(Saved entries)
==============================

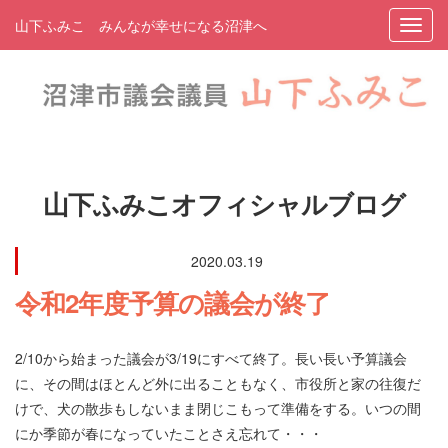
山下ふみこ みんなが幸せになる沼津へ
山下ふみこオフィシャルブログ
2020.03.19
令和2年度予算の議会が終了
2/10から始まった議会が3/19にすべて終了。長い長い予算議会
に、その間はほとんど外に出ることもなく、市役所と家の往復だ
けで、犬の散歩もしないまま閉じこもって準備をする。いつの間
にか季節が春になっていたことさえ忘れて・・・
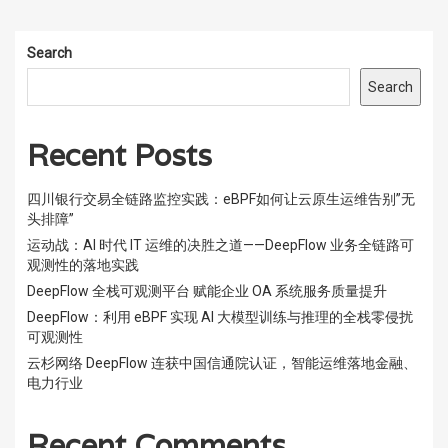
Search
Search
Recent Posts
四川银行交易全链路监控实践：eBPF如何让云原生运维告别”无
头排障”
运动战：AI 时代 IT 运维的决胜之道——DeepFlow 业务全链路可
观测性的落地实践
DeepFlow 全栈可观测平台 赋能企业 OA 系统服务质量提升
DeepFlow：利用 eBPF 实现 AI 大模型训练与推理的全栈零侵扰
可观测性
云杉网络 DeepFlow 连获中国信通院认证，智能运维落地金融、
电力行业
Recent Comments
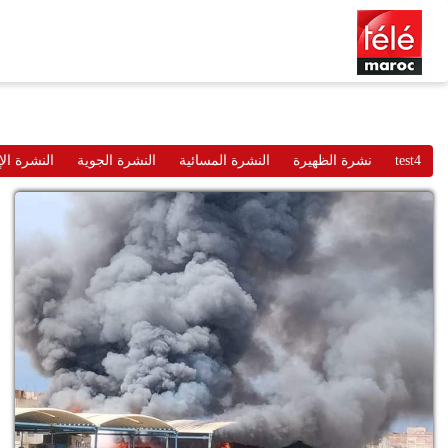
test4
نشرة الظهيرة
النشرة المسائية
النشرة الجوية
النشرة الإ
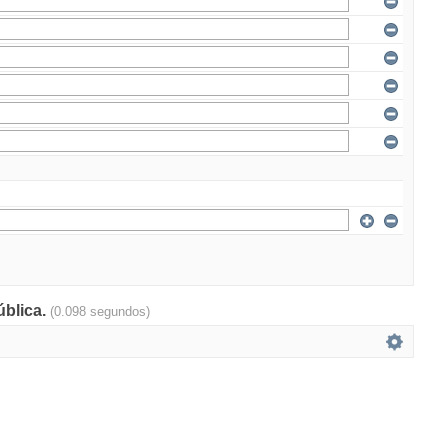
ública.
(0.098 segundos)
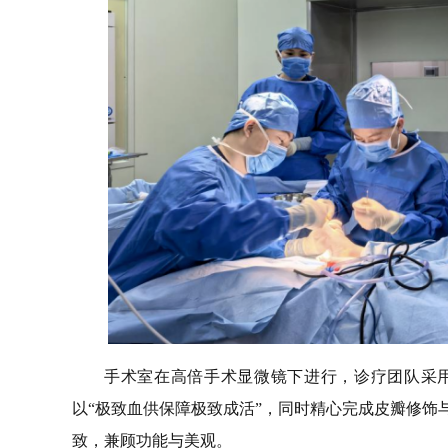
手术室在高倍手术显微镜下进行，诊疗团队采用
以“极致血供保障极致成活”，同时精心完成皮瓣修饰
致，兼顾功能与美观。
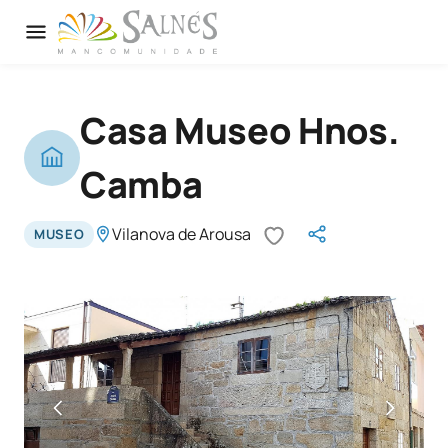
Casa Museo Hnos.
Camba
Vilanova de Arousa
MUSEO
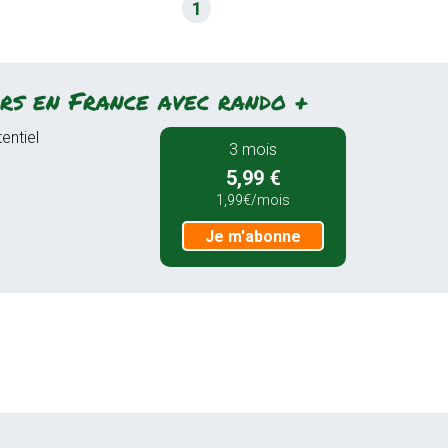
1
rs en France avec rando +
entiel
3 mois
5,99 €
1,99€/mois
Je m'abonne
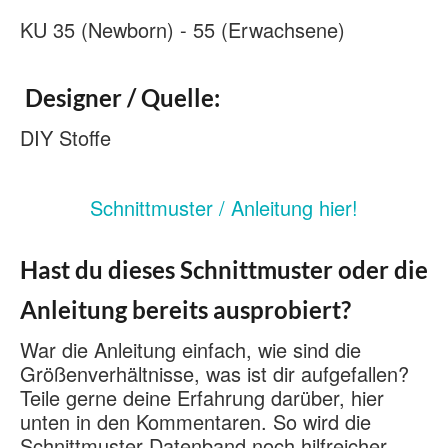
KU 35 (Newborn) - 55 (Erwachsene)
Designer / Quelle:
DIY Stoffe
Schnittmuster / Anleitung hier!
Hast du dieses Schnittmuster oder die
Anleitung bereits ausprobiert?
War die Anleitung einfach, wie sind die
Größenverhältnisse, was ist dir aufgefallen?
Teile gerne deine Erfahrung darüber, hier
unten in den Kommentaren. So wird die
Schnittmuster Datenband noch hilfreicher.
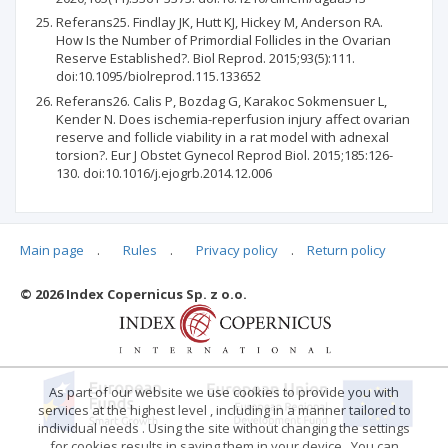
Referans25. Findlay JK, Hutt KJ, Hickey M, Anderson RA.
How Is the Number of Primordial Follicles in the Ovarian
Reserve Established?. Biol Reprod. 2015;93(5):111.
doi:10.1095/biolreprod.115.133652
Referans26. Calis P, Bozdag G, Karakoc Sokmensuer L,
Kender N. Does ischemia-reperfusion injury affect ovarian
reserve and follicle viability in a rat model with adnexal
torsion?. Eur J Obstet Gynecol Reprod Biol. 2015;185:126-
130. doi:10.1016/j.ejogrb.2014.12.006
Main page
.
Rules
.
Privacy policy
.
Return policy
Articles quoting
© 2026 Index Copernicus Sp. z o.o.
No data
As part of our website we use cookies to provide you with
services at the highest level , including in a manner tailored to
individual needs . Using the site without changing the settings
for cookies results in saving them in your device . You can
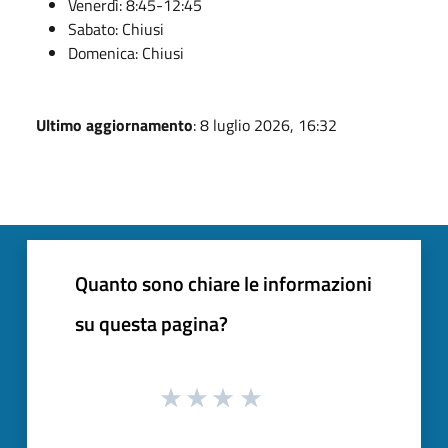
Venerdì: 8:45-12:45
Sabato: Chiusi
Domenica: Chiusi
Ultimo aggiornamento
: 8 luglio 2026, 16:32
Quanto sono chiare le informazioni
su questa pagina?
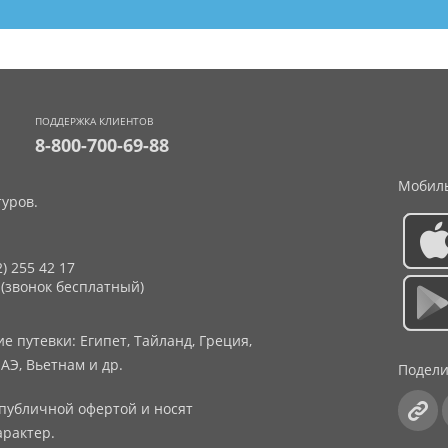
ПОДДЕРЖКА КЛИЕНТОВ
8-800-700-69-88
Мобиль
уров.
2) 255 42 17
 (звонок бесплатный)
 путевки: Египет, Тайланд, Греция,
АЭ, Вьетнам и др.
Подели
публичной офертой и носят
рактер.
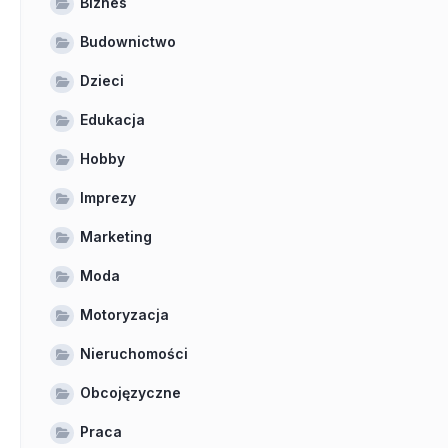
Biznes
Budownictwo
Dzieci
Edukacja
Hobby
Imprezy
Marketing
Moda
Motoryzacja
Nieruchomości
Obcojęzyczne
Praca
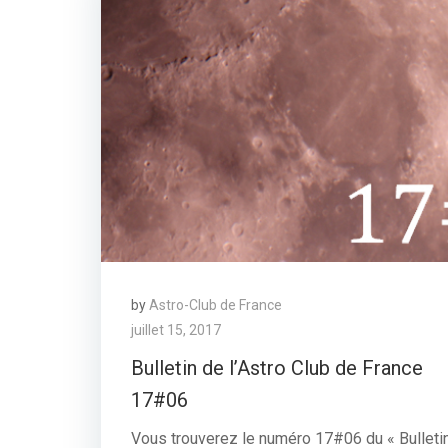
by
Astro-Club de France
juillet 15, 2017
Bulletin de l’Astro Club de France
17#06
Vous trouverez le numéro 17#06 du « Bulleti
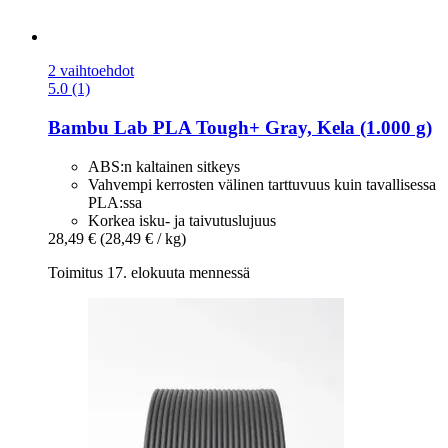
2 vaihtoehdot
5.0 (1)
Bambu Lab
PLA Tough+ Gray, Kela (1.000 g)
ABS:n kaltainen sitkeys
Vahvempi kerrosten välinen tarttuvuus kuin tavallisessa
PLA:ssa
Korkea isku- ja taivutuslujuus
28,49 €
(28,49 € / kg)
Toimitus 17. elokuuta mennessä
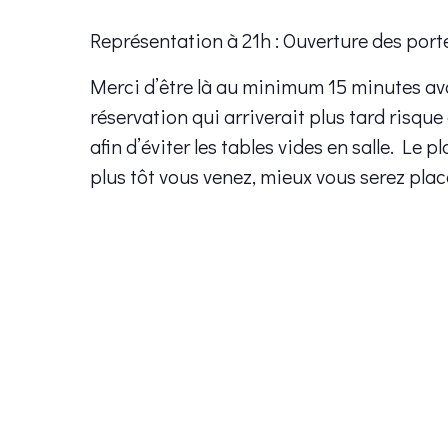
Représentation à 21h : Ouverture des port
Merci d’être là au minimum 15 minutes av
réservation qui arriverait plus tard risque
afin d’éviter les tables vides en salle. Le 
plus tôt vous venez, mieux vous serez plac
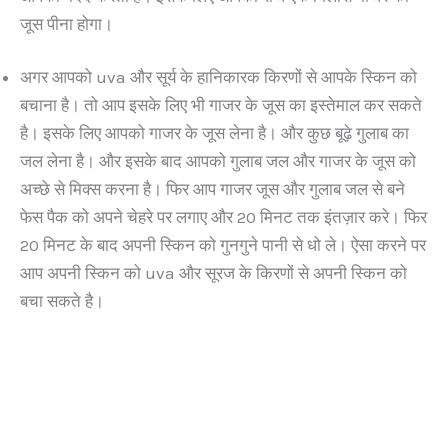
जूस पीना होगा।
अगर आपको uva और सूर्य के हानिकारक किरणों से आपके स्किन को
बचाना है। तो आप इसके लिए भी गाजर के जूस का इस्तेमाल कर सकते
है। इसके लिए आपको गाजर के जूस लेना है। और कुछ बूढ़े गुलाब का
जल लेना है। और इसके बाद आपको गुलाब जल और गाजर के जूस को
अच्छे से मिक्स करना है। फिर आप गाजर जूस और गुलाब जल से बने
फेस पैक को अपने चेहरे पर लगाए और 20 मिनट तक इंतज़ार करे। फिर
20 मिनट के बाद अपनी स्किन को गुनगुने पानी से धो ले। ऐसा करने पर
आप अपनी स्किन को uva और सूरज के किरणों से अपनी स्किन को
बचा सकते है।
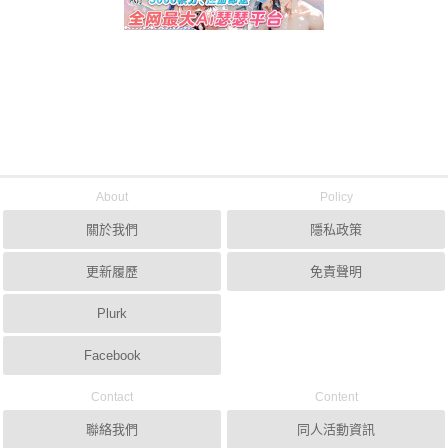
About
Policy
關於我們
隱私政策
更新履歷
免責聲明
Plurk
Facebook
Contact
Content
聯絡我們
同人活動資訊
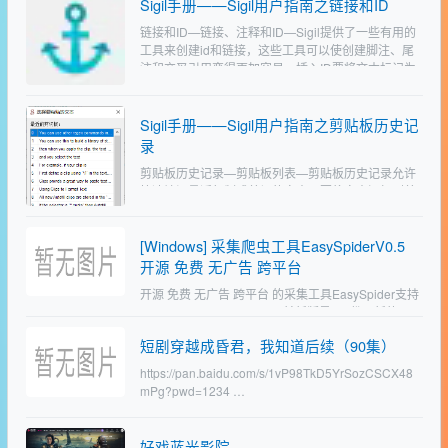
Sigil手册——Sigil用户指南之​链接和ID
链接和ID—链接、注释和ID—Sigil提供了一些有用的
工具来创建id和链接，这些工具可以使创建脚注、尾
注和交叉引用变得更加容易。插入ID要将文本标记为
链接的目标，您需要通过插入锚点ID为其命名。选
择…
Sigil手册——Sigil用户指南之剪贴板历史记
录
剪贴板历史记录—剪贴板列表—剪贴板历史记录允许
快速访问最近复制或剪切的文本。要将文本添加到剪
贴板，只需使用“复制”或“剪切”即可。若要从剪贴板粘
贴文本，请选择编辑=>从剪贴板和历史进行编辑/粘
[Windows] 采集爬虫工具EasySpiderV0.5
贴…
开源 免费 无广告 跨平台
开源 免费 无广告 跨平台 的采集工具EasySpider支持
window、MAC、linux，目前新版是8月份更新的0.5
源码地址：https://github.com/NaiboWang/Eas…
短剧穿越成昏君，我知道后续（90集）
https://pan.baidu.com/s/1vP98TkD5YrSozCSCX48
mPg?pwd=1234 …
好戏蓝光影院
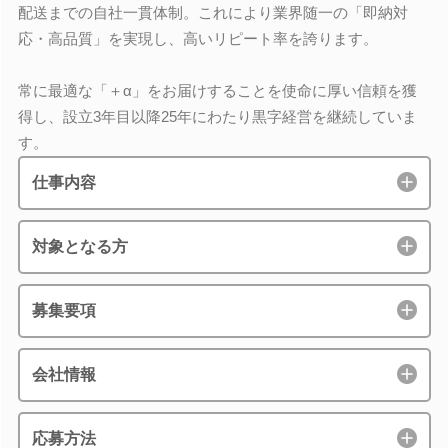
配送までの自社一貫体制。これにより業界随一の「即納対
応・高品質」を実現し、高いリピート率を誇ります。
常に最適な「＋α」をお届けすることを使命に厚い信頼を獲
得し、設立3年目以降25年にわたり黒字経営を継続していま
す。
仕事内容
対象となる方
募集要項
会社情報
応募方法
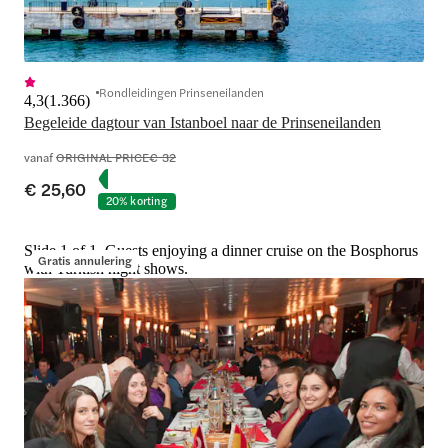
Rondleidingen Prinseneilanden
4,3
(
1.366
)
Begeleide dagtour van Istanboel naar de Prinseneilanden
vanaf
ORIGINAL PRICE
€ 32
€ 25,60
20% korting
Slide 1 of 1, Guests enjoying a dinner cruise on the Bosphorus
Gratis annulering
with Turkish night shows.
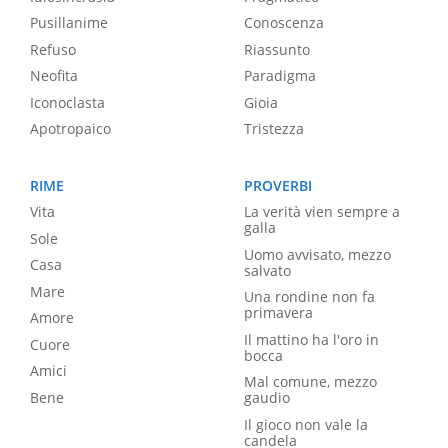
Pusillanime
Conoscenza
Refuso
Riassunto
Neofita
Paradigma
Iconoclasta
Gioia
Apotropaico
Tristezza
RIME
PROVERBI
Vita
La verità vien sempre a
galla
Sole
Uomo avvisato, mezzo
Casa
salvato
Mare
Una rondine non fa
primavera
Amore
Il mattino ha l'oro in
Cuore
bocca
Amici
Mal comune, mezzo
Bene
gaudio
Il gioco non vale la
candela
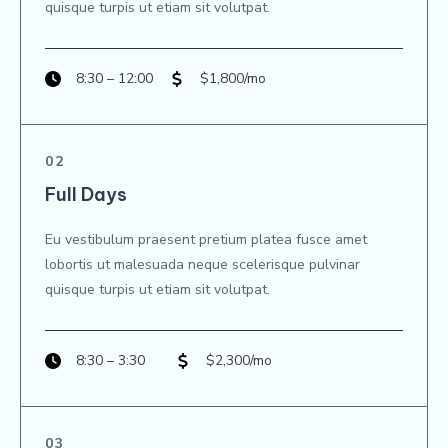
quisque turpis ut etiam sit volutpat.​
8:30 – 12:00
$1,800/mo
02
Full Days
Eu vestibulum praesent pretium platea fusce amet
lobortis ut malesuada neque scelerisque pulvinar
quisque turpis ut etiam sit volutpat.​
8:30 – 3:30
$2,300/mo
03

==============================

*ACTIVITY:* Go line by line through the data and copy any that contain "Club".

*RESULT OF THE EXERCISE:*
Astro-Club de France
Bulletin de l’Astro Club de France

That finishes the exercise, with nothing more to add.